We seem to be heated all throughout the country weather-wise. It’s time to take shelter with the air conditioner when it gets this hot (we’ve been in the 100s). Landscape and wildlife photography take a bit of a back seat. What to do, what to do with my camera while indoors? I’m going to pen a few articles with some ideas. Here’s the first one on water droplet photography.
Water droplet photography
Water droplet photography is ideal when you’re stuck indoors. Go to your local framer and ask for a sheet of picture frame glass. A 16×20 inch is a good size. I have a 20×30-inch piece I use. If you don’t want to buy a specific piece of glass for this you can take down a frame from your wall and ‘borrow’ the glass for your project. You can support a piece of glass with a couple of boxes. Make sure the glass is level so your water drops don’t run away from you. It’s important that the glass is treated properly.

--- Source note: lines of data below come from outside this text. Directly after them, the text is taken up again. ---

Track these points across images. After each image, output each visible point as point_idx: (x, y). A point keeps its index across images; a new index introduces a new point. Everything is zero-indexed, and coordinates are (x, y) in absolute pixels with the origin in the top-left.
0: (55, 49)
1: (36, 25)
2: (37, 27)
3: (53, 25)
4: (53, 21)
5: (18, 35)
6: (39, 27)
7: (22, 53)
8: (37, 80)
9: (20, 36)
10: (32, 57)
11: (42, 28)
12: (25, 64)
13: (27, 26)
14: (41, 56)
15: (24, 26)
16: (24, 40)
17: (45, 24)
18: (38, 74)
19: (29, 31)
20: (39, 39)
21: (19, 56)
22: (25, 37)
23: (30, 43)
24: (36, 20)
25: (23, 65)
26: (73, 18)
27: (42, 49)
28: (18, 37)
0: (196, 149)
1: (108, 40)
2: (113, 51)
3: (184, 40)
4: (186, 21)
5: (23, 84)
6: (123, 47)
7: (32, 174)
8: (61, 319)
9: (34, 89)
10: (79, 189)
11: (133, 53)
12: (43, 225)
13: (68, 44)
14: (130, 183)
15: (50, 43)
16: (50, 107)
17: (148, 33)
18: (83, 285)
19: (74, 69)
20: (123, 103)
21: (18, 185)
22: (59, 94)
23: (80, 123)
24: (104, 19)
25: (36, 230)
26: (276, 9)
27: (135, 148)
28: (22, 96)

Part of the secret to good-looking droplets is treating your glass with Rain X. Rain X is helps make water run off car windshields quickly. It has the added benefit of making the water bead up on the glass, making the shape better for recording subjects in the droplets. Follow the directions to spray on the glass, wipe off and polish dry. Then, wait at least a half-hour before allowing the surface to become wet. Note that Rain X is volatile , so make sure your space has proper ventilation or treat your glass outdoors.
You might want to employ a spray bottle to wet the glass. It’s a tip I learned the hard way. Fill your bottle a day or two before you have your photo session. If you fill up the bottle from the tap and start to use it right away you could end up with tiny air bubbles in your water drops. That caused me to do a fair amount of unnecessary retouching on one of my projects. Not sure if maybe you started with distilled water rather than getting it from the faucet this problem might not rear its ugly head.

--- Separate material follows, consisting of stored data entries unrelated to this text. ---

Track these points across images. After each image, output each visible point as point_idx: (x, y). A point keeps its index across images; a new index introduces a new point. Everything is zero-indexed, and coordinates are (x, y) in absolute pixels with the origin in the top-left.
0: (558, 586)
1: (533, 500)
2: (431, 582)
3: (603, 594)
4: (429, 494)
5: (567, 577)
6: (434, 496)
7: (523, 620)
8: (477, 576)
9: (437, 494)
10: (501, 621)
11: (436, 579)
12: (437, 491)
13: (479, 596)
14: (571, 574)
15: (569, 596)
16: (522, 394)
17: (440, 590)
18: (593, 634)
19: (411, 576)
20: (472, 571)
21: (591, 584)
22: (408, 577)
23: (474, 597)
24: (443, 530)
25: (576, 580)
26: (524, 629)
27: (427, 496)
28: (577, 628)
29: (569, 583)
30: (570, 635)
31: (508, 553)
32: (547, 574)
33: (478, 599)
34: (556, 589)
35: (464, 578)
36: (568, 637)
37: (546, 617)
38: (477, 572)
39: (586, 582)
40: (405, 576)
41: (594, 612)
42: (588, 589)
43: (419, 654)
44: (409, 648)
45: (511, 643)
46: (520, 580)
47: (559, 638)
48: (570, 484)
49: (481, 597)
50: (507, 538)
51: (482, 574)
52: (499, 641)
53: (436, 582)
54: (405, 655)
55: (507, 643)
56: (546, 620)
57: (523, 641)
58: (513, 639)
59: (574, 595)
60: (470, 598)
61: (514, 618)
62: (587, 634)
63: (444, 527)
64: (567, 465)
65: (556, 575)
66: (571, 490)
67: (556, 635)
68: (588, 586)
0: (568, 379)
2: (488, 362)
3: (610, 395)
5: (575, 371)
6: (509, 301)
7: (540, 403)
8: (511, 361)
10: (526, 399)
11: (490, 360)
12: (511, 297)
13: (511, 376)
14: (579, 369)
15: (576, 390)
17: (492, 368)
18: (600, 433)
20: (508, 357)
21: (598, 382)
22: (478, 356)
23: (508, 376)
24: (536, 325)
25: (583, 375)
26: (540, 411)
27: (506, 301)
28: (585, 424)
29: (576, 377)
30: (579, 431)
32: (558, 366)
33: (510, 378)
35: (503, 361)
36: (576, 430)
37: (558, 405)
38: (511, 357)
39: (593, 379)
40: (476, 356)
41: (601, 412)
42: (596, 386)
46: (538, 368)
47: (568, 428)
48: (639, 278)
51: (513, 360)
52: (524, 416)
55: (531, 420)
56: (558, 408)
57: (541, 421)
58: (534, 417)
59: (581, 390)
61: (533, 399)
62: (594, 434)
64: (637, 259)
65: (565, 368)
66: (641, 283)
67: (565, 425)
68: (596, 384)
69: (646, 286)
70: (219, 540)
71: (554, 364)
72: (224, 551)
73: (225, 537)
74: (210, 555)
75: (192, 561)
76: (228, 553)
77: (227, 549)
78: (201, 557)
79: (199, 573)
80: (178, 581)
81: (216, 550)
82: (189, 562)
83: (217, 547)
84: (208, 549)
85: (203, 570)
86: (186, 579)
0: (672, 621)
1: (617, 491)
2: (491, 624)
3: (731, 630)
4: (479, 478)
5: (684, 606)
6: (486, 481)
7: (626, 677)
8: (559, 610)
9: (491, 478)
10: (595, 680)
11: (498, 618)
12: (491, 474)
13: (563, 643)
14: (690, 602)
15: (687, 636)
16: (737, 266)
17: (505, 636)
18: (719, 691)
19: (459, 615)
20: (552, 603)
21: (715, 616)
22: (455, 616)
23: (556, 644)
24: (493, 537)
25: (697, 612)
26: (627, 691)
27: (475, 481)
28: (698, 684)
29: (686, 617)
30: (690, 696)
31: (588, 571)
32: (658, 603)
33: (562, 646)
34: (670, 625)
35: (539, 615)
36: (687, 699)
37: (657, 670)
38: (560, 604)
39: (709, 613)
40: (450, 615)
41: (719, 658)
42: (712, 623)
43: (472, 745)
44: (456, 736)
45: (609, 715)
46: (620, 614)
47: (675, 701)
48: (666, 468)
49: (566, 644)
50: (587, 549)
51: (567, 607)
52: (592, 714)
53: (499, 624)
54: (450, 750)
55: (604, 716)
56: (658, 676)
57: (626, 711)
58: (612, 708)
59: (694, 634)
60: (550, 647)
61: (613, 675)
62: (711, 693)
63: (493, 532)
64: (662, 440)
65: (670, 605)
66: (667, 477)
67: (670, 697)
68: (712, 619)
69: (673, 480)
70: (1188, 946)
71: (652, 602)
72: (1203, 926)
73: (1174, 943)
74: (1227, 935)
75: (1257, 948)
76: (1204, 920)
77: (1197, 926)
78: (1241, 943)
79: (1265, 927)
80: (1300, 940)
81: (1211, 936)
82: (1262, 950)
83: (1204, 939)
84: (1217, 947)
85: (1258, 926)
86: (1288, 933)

After playing with the spray bottle with straight water I tried a mixture of glycerin and water. I used distilled water mixed 50/50. The mixture was placed in a dropper bottle. The dropper allows for placing drops exactly where you want them. With the combination of glycerin and water placed on the Rain X treated glass my water drops held their shape.
Anything colorful will make for some cool shapes and patterns. This is one of those projects where you start with flowers as the natural first subjects and start experimenting with anything that will fit under the glass. I raided my fruit drawer and used various combinations of fruit.
You can handhold your camera and lens. I find more control when mounted especially if you want to increase the depth of field by using focus stacking. For me, the camera works best when directly over the water drops. It’s also helpful if using a macro lens and trying to accomplish some focus stacking as part of your capture process. See the photo for my set and description of gear. Camera Olympus OM-D E-M1 Mark III with a 60mm macro lens.
Yours in Creative Photography,
P.S. This is a good project when it’s too cold to venture forth as well!